§ WHAT THE TASK REQUIRES: Extract the rows from the line containing "Where is the" through the line containing "11:00 AM -- exactly on the 11 AM line.", including both end lines, and copy them word for word. Leave the pictures out.

§ EXERCISE MATERIALS:

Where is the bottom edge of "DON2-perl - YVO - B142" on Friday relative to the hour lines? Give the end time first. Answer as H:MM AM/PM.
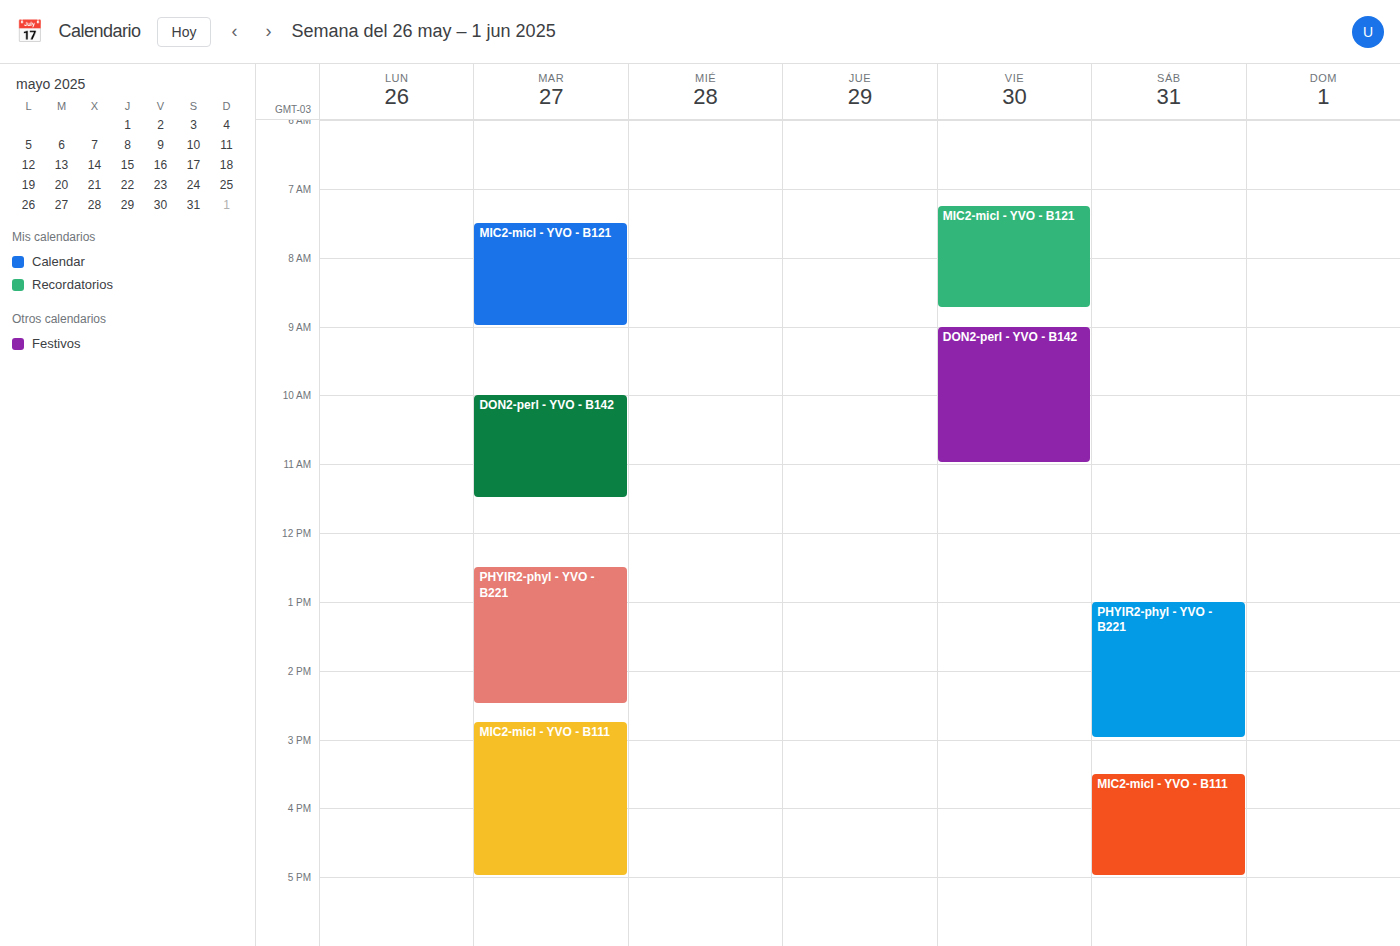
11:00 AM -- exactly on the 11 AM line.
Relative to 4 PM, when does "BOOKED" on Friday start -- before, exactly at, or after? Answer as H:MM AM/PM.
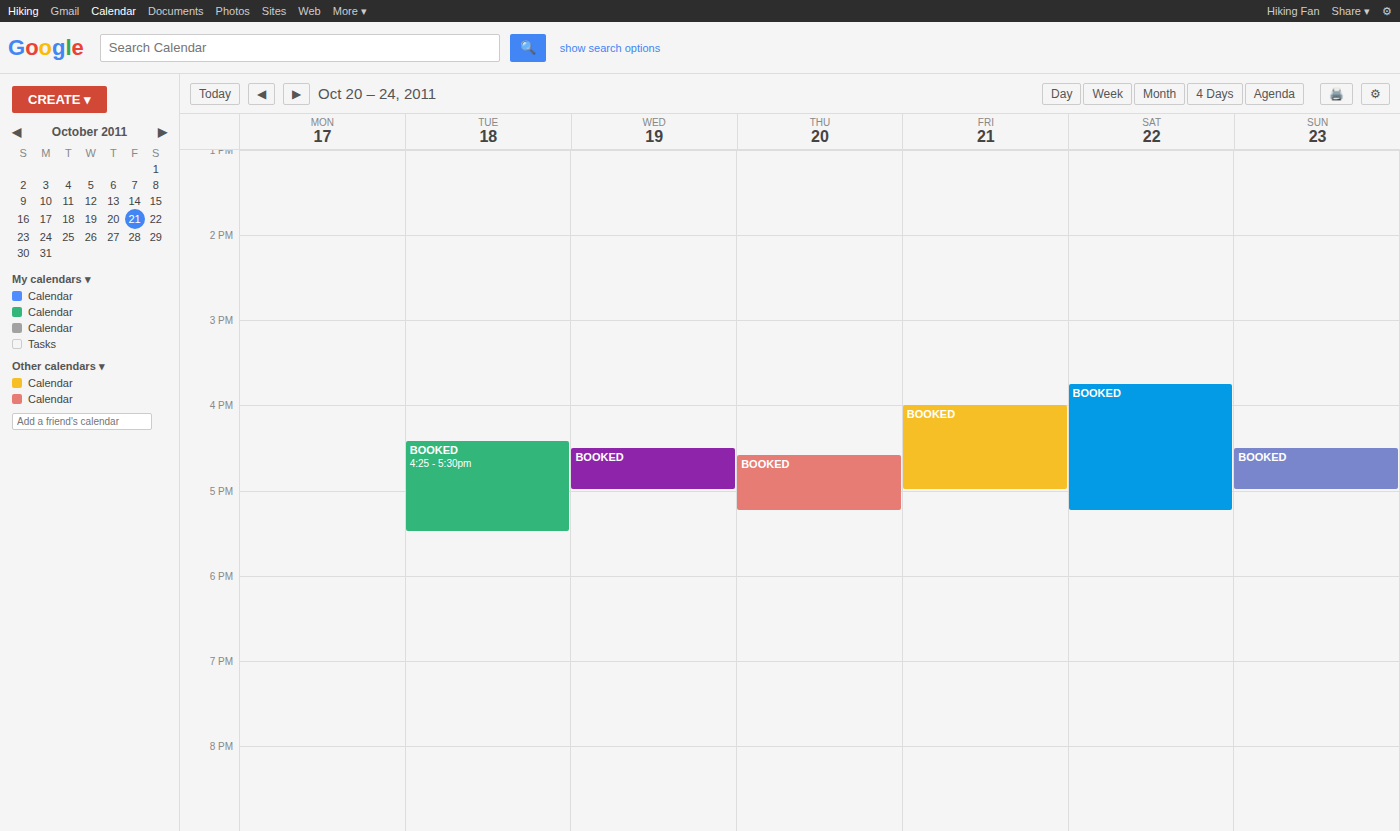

==

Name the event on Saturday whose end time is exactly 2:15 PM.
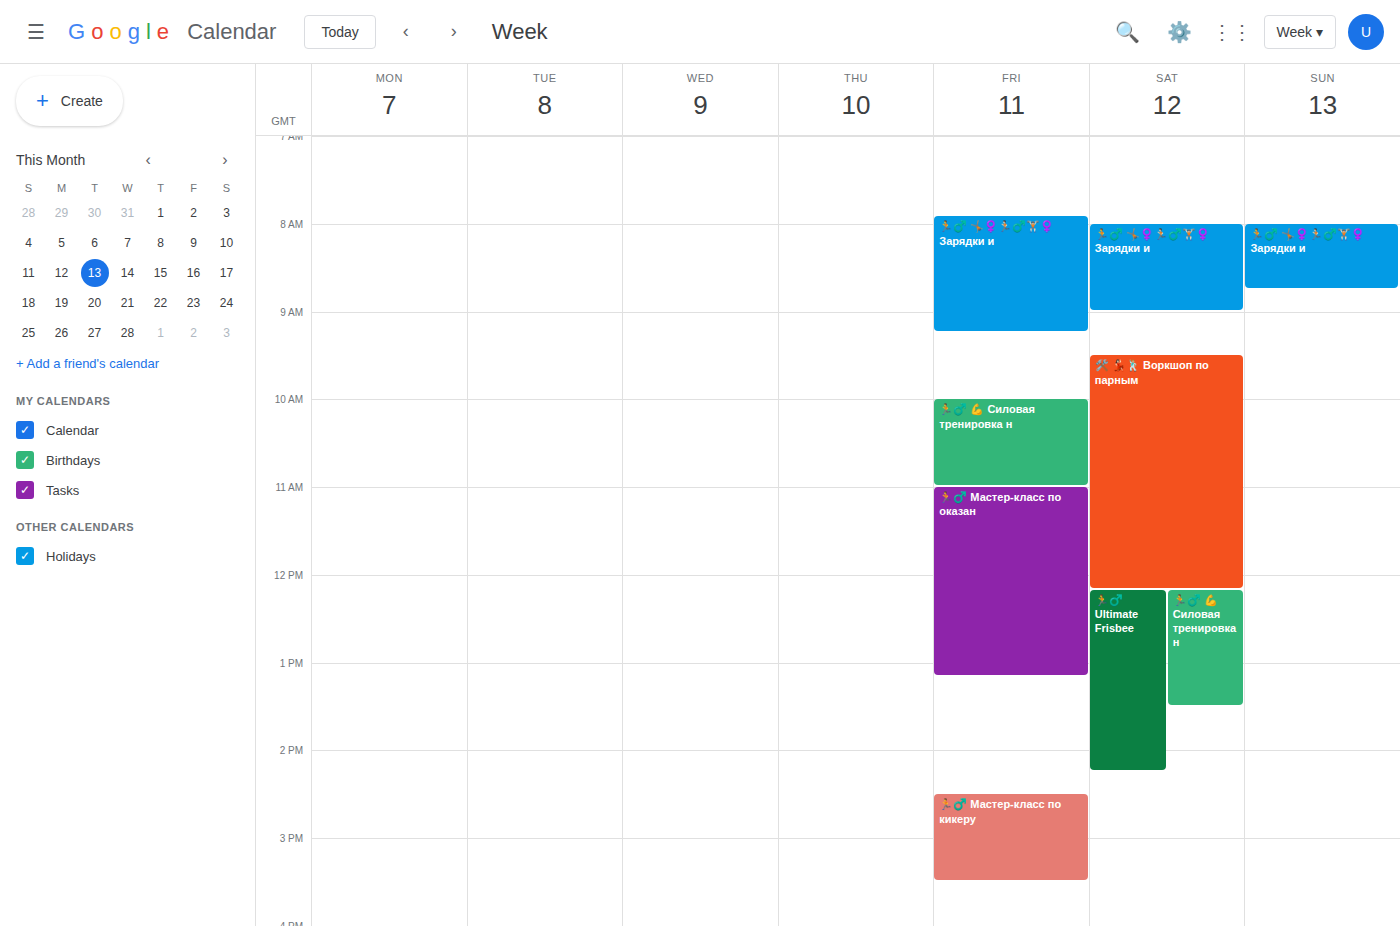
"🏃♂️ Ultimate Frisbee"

§ FINAL RESULT:
Where is the bottom edge of "DON2-perl - YVO - B142" on Friday relative to the hour lines? Give the end time first. Answer as H:MM AM/PM.
11:00 AM -- exactly on the 11 AM line.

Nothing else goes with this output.